Réunion du 30 juin 2010 à 15h00
Modernisation de l'agriculture et de la pêche — Discussion générale

Photo issue du site de l'Assemblée nationale ou de WikipediaYannick Favennec :

Monsieur le président, monsieur le ministre, mes chers collègues, il y a moins de cinq ans, nous adoptions la loi d'orientation agricole pour donner à notre agriculture de nouveaux instruments de développement, mais nous n'imaginions pas alors que le monde agricole connaîtrait tant de bouleversements en quelques années.

Notre agriculture doit faire face à une crise extrêmement grave qu'aucun autre secteur de l'économie ne connaît. Après une première baisse de revenu de 23 % en 2008, les exploitants en ont enregistré une de 32 % en 2009 et la quasi-totalité des productions est aujourd'hui en crise. Un responsable du Crédit Agricole notait récemment que les crédits de trésorerie ont augmenté de 200 % en 2009, grâce aux plans d'aide gouvernementaux. Ceux réservés à l'investissement et à l'installation ont, en revanche, lourdement chuté. La situation des producteurs de lait s'améliore un peu, en 2010, à la faveur d'un meilleur prix du lait et d'une baisse des produits qu'ils achètent, comme l'aliment ou les engrais, due en partie à la baisse de l'euro. Dans ma région des Pays-de-la-Loire, elle est cependant contrariée par une sécheresse printanière persistante. Par ailleurs, les éleveurs porcins, déjà lourdement endettés, vont devoir investir pour se conformer à la directive sur le bien-être animal.

Mais, derrière ces chiffres et ces moyennes, il y a surtout des femmes, des hommes et des familles. Ainsi, au 31 décembre 2009, la MSA recensait 35 000 bénéficiaires de mesures de solidarité, dont près de 26 000 salariés et 9215 exploitants agricoles.

Pour faire face à cette crise, le Gouvernement et vous-même, monsieur le ministre, n'êtes pas restés, et loin de là, les bras croisés : le plan de soutien exceptionnel à l'agriculture a permis d'injecter plus de 1,6 milliard d'euros dans les exploitations, selon un bilan établi le mois dernier par notre collègue Nicolas Forissier, médiateur national pour le plan de soutien.

Aujourd'hui, nos agriculteurs doivent comprendre que, si nous sommes mobilisés, si nous voulons mettre en place des outils pour leur assurer un meilleur revenu, une meilleure sécurité, c'est parce qu'ils rendent un grand service à la nation ! Sans agriculture – l'élu de la Mayenne que je suis le sait bien ! –, il n'y a aucune possibilité de vie dans l'espace rural.
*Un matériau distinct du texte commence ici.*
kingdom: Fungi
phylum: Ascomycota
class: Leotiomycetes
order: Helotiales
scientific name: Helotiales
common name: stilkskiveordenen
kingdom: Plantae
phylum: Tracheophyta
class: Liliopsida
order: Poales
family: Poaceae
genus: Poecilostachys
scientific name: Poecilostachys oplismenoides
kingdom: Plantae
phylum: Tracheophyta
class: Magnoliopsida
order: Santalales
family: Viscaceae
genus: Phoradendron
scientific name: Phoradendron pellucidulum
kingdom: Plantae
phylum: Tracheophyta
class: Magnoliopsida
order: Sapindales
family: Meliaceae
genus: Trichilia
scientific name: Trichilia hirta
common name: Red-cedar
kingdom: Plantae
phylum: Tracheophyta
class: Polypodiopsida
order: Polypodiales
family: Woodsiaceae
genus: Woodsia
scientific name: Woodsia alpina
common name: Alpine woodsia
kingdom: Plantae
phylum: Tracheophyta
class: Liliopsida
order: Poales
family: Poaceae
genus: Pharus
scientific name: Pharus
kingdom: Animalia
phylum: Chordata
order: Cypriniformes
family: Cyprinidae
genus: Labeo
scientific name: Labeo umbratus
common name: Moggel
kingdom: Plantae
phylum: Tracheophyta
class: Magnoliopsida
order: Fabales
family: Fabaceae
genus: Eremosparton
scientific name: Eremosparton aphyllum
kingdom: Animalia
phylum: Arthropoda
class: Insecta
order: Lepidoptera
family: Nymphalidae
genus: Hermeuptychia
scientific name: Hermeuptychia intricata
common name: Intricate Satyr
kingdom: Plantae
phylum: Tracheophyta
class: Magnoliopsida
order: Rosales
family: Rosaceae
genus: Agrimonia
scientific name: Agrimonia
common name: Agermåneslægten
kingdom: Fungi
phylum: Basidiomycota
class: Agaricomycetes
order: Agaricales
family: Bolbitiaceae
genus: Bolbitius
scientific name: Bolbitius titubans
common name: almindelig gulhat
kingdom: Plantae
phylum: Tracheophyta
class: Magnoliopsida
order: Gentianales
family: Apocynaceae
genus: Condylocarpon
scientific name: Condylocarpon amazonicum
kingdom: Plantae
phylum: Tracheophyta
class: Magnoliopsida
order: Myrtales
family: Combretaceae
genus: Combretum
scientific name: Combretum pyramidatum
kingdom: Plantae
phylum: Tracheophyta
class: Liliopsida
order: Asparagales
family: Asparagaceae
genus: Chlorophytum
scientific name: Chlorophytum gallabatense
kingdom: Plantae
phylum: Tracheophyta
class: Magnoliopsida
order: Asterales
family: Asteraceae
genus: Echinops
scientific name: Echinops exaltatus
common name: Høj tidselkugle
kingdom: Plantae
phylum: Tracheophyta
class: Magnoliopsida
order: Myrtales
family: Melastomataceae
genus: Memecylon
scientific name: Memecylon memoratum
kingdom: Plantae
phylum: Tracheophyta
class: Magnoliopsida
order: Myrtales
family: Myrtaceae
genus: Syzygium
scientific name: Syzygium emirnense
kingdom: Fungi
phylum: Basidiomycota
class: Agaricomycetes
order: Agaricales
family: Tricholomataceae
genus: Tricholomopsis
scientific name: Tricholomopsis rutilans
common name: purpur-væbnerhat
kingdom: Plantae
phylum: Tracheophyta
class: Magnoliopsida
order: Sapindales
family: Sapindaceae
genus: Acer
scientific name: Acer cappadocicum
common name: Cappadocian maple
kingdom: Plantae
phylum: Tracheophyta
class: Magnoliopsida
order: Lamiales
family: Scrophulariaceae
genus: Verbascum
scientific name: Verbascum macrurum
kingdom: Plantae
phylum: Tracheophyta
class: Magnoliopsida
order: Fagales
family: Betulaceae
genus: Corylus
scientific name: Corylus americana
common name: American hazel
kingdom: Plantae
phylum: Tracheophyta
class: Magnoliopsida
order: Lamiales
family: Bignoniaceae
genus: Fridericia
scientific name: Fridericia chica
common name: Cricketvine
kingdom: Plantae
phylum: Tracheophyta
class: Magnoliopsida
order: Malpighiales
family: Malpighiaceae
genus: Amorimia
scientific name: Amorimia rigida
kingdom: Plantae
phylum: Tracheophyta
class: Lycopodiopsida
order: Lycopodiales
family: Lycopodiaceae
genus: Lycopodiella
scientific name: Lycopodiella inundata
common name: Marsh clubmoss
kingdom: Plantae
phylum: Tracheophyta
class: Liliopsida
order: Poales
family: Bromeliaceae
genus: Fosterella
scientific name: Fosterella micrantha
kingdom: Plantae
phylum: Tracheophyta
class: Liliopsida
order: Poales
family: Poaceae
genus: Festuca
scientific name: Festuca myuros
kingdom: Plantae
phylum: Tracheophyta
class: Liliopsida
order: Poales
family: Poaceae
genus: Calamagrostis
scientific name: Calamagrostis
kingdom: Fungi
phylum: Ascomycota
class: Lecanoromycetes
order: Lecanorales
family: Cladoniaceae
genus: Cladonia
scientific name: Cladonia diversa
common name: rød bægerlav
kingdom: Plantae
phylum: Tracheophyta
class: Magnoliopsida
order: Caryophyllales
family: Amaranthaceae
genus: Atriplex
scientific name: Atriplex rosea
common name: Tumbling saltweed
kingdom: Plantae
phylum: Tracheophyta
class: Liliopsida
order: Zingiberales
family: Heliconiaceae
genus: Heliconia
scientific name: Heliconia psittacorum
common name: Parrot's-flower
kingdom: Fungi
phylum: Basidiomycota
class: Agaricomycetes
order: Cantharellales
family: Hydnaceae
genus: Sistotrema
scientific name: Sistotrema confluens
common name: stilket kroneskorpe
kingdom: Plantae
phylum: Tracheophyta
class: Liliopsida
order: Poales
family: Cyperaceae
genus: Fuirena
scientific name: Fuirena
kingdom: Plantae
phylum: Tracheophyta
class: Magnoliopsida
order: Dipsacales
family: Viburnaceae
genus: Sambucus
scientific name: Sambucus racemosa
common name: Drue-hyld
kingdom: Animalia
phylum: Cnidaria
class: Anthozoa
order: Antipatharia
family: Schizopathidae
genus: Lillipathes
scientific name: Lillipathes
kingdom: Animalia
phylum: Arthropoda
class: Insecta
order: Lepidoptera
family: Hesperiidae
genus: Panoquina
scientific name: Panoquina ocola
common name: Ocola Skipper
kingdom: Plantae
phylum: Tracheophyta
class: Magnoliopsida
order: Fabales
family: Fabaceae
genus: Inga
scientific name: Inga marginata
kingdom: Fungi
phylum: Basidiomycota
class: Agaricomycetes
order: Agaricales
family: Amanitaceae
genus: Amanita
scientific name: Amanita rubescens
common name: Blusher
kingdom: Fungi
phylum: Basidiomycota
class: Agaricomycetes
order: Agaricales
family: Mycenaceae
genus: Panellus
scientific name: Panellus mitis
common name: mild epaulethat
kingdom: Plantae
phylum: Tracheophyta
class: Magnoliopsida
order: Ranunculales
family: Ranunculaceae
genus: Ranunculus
Si l'on veut lutter contre la désertification, si l'on veut réussir la cohésion territoriale, devenue désormais un objectif européen avec le traité de Lisbonne, nous avons d'abord besoin d'agriculture, d'exploitations à taille humaine qui maintiennent la vie dans nos territoires ruraux. Sans une agriculture vivante, nous n'aurons ni cohésion territoriale ni aménagement équilibré et harmonieux du territoire.

Le projet de loi de modernisation de l'agriculture et de la pêche est, par conséquent, marqué par un double impératif : à court terme, répondre à l'urgence de la crise agricole ; à moyen terme, préparer notre agriculture aux changements prévisibles de la politique agricole commune après 2013. Bien sûr, cette loi n'est pas une baguette magique qui résoudra d'un seul coup l'ensemble des problèmes de la filière agricole. Aucune loi nationale concernant l'agriculture ne saurait l'être, d'ailleurs.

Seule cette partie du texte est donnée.